■ WHAT YOU SHOULD DO ■
Collect all lines containing the word "endmodule" from the data.

■ EXTRACTED DATA ■
------------------------------------
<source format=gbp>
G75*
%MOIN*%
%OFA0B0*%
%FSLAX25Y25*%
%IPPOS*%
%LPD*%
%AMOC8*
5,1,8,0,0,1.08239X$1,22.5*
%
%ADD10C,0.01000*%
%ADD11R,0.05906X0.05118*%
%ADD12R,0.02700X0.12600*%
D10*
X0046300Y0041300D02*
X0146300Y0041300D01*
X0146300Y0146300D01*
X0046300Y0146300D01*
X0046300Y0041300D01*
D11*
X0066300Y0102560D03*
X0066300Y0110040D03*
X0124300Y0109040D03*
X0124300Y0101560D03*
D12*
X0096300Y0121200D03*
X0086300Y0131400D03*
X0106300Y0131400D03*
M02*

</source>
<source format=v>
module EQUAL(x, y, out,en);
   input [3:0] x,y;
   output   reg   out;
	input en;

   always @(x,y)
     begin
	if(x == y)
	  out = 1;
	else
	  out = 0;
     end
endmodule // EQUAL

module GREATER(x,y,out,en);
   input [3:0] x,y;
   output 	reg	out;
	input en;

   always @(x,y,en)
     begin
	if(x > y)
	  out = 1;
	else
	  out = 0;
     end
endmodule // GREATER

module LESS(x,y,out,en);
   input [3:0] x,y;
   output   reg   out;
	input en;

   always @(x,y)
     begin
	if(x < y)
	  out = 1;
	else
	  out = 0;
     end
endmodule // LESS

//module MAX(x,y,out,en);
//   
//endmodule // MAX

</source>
------------------------------------
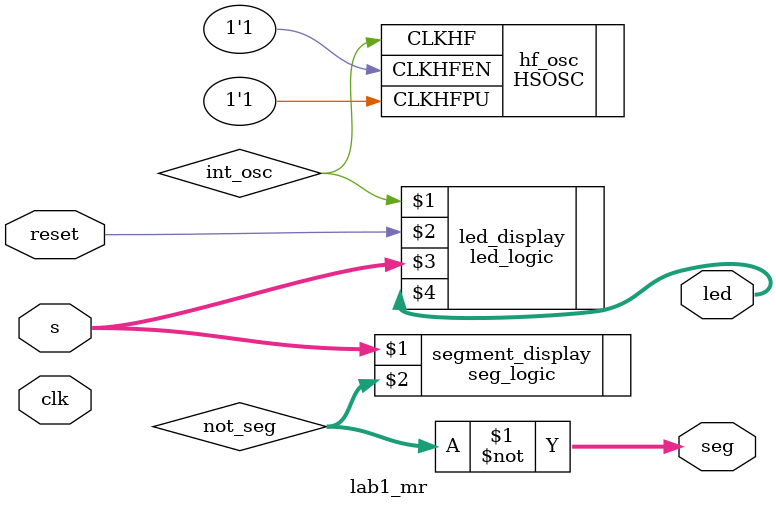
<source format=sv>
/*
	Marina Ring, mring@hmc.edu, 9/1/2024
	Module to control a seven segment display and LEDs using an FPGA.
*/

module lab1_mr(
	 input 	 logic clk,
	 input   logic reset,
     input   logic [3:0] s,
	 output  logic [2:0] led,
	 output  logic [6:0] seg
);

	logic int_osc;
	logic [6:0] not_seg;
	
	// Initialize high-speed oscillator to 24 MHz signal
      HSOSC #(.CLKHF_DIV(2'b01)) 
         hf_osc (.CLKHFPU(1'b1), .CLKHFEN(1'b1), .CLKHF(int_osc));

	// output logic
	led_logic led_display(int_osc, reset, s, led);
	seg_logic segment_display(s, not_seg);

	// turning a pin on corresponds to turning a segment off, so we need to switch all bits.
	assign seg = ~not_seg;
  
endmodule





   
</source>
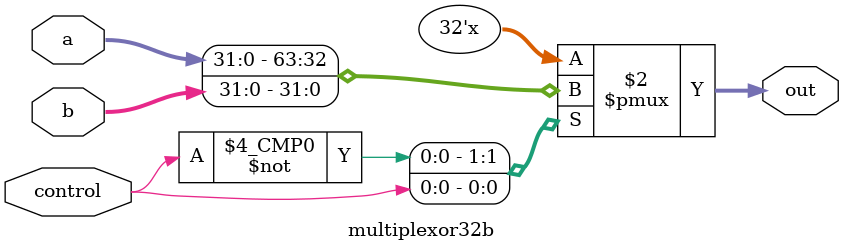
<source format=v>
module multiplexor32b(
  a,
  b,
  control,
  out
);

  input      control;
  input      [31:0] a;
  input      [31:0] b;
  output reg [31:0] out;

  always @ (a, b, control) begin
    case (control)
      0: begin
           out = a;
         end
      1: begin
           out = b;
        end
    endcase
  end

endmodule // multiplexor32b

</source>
------------------------------------
■ YOUR RESPONSE ■
endmodule // EQUAL
endmodule // GREATER
endmodule // LESS
//endmodule // MAX
endmodule
endmodule // multiplexor32b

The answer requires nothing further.